* Activity: Show, from the entries below, every line in which "scroll" appears.

++++ Records for this task

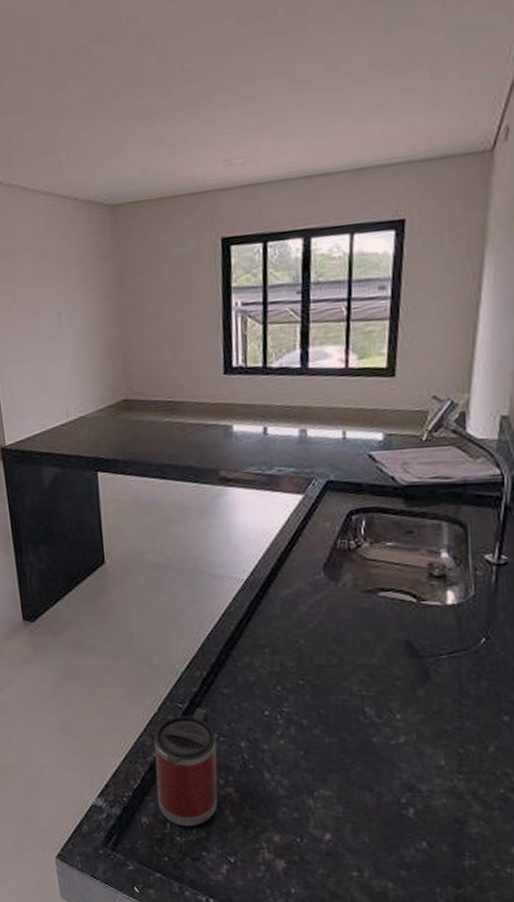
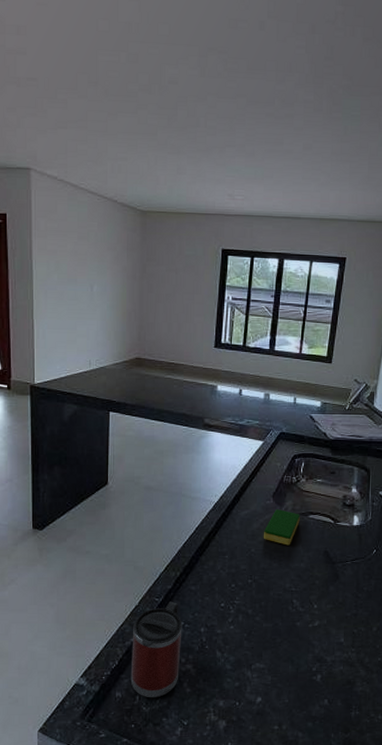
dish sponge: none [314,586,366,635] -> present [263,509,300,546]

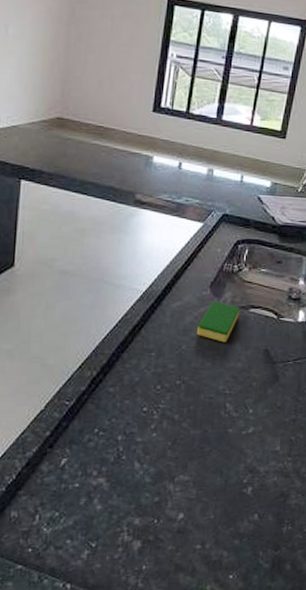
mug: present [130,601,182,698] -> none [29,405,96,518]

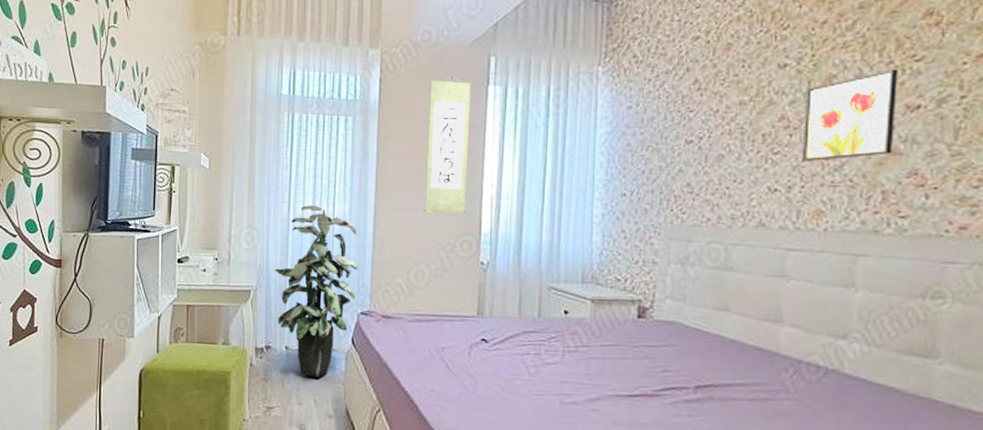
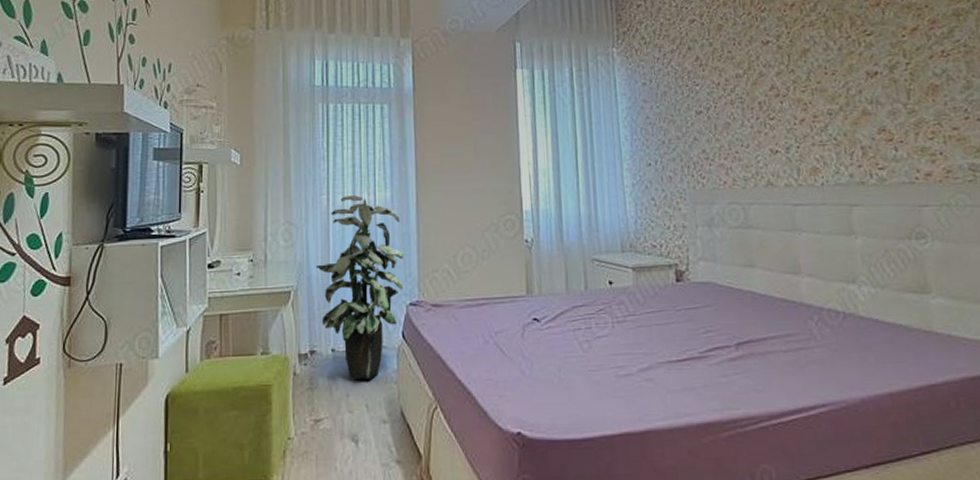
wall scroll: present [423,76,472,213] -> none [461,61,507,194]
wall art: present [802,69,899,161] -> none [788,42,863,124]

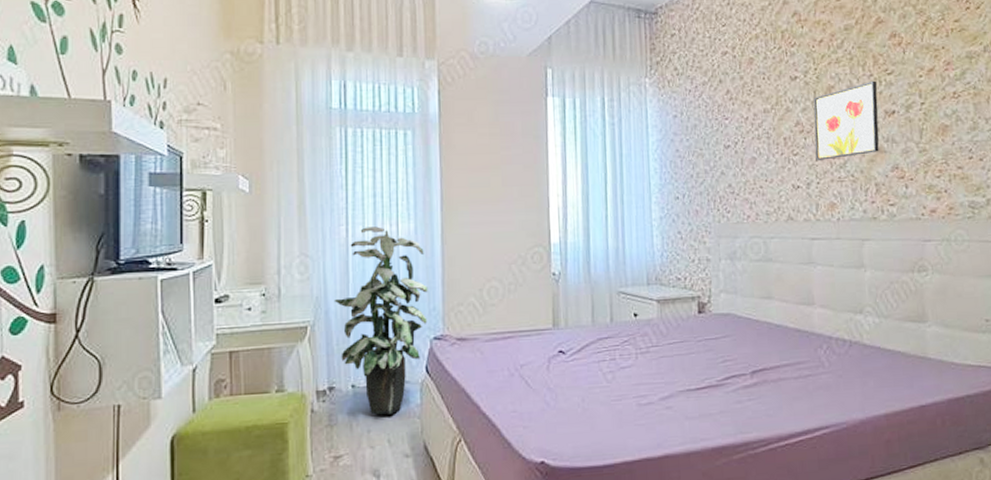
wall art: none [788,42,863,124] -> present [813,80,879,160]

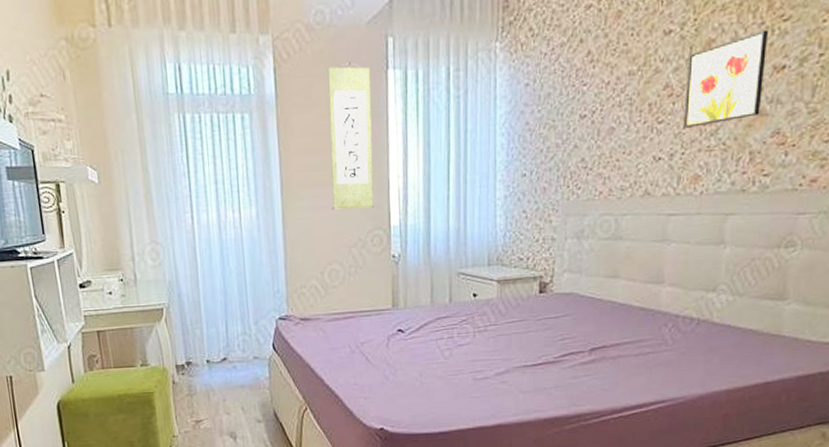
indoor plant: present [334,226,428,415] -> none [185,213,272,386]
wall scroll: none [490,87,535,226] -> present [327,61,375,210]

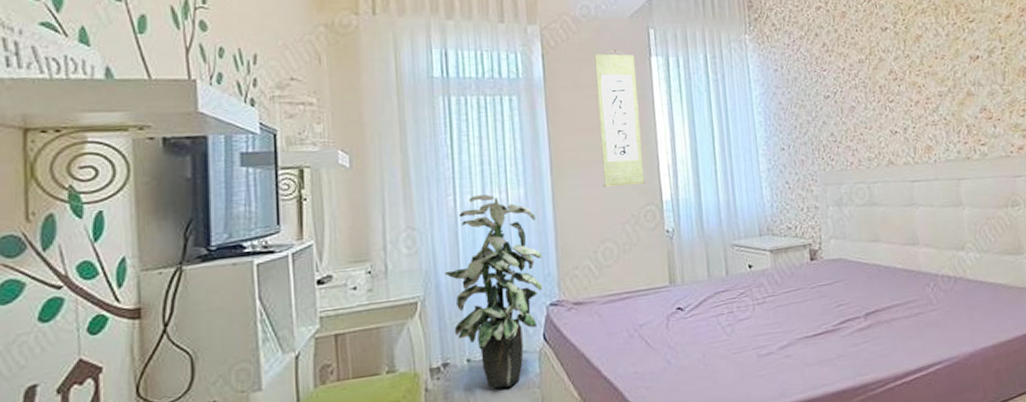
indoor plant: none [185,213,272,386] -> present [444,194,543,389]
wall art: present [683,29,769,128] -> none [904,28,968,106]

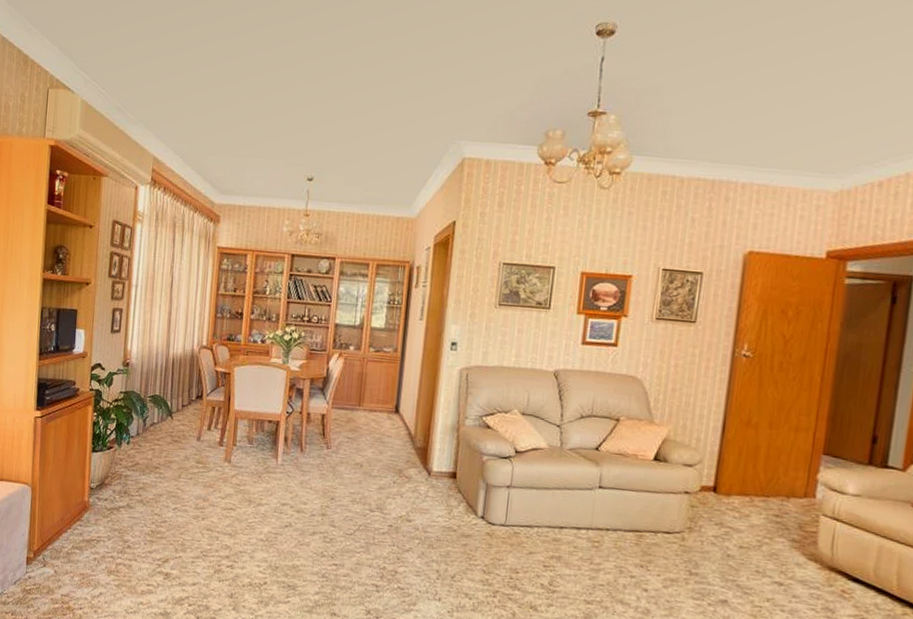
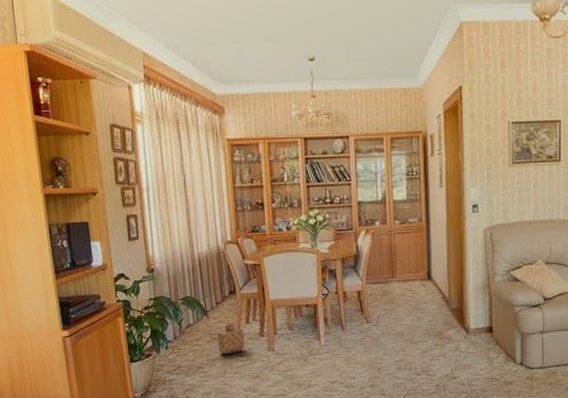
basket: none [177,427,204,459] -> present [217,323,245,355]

++++++++

* Exercise output:
wall scroll: present [423,76,472,213] -> none [461,61,507,194]
wall scroll: none [490,87,535,226] -> present [327,61,375,210]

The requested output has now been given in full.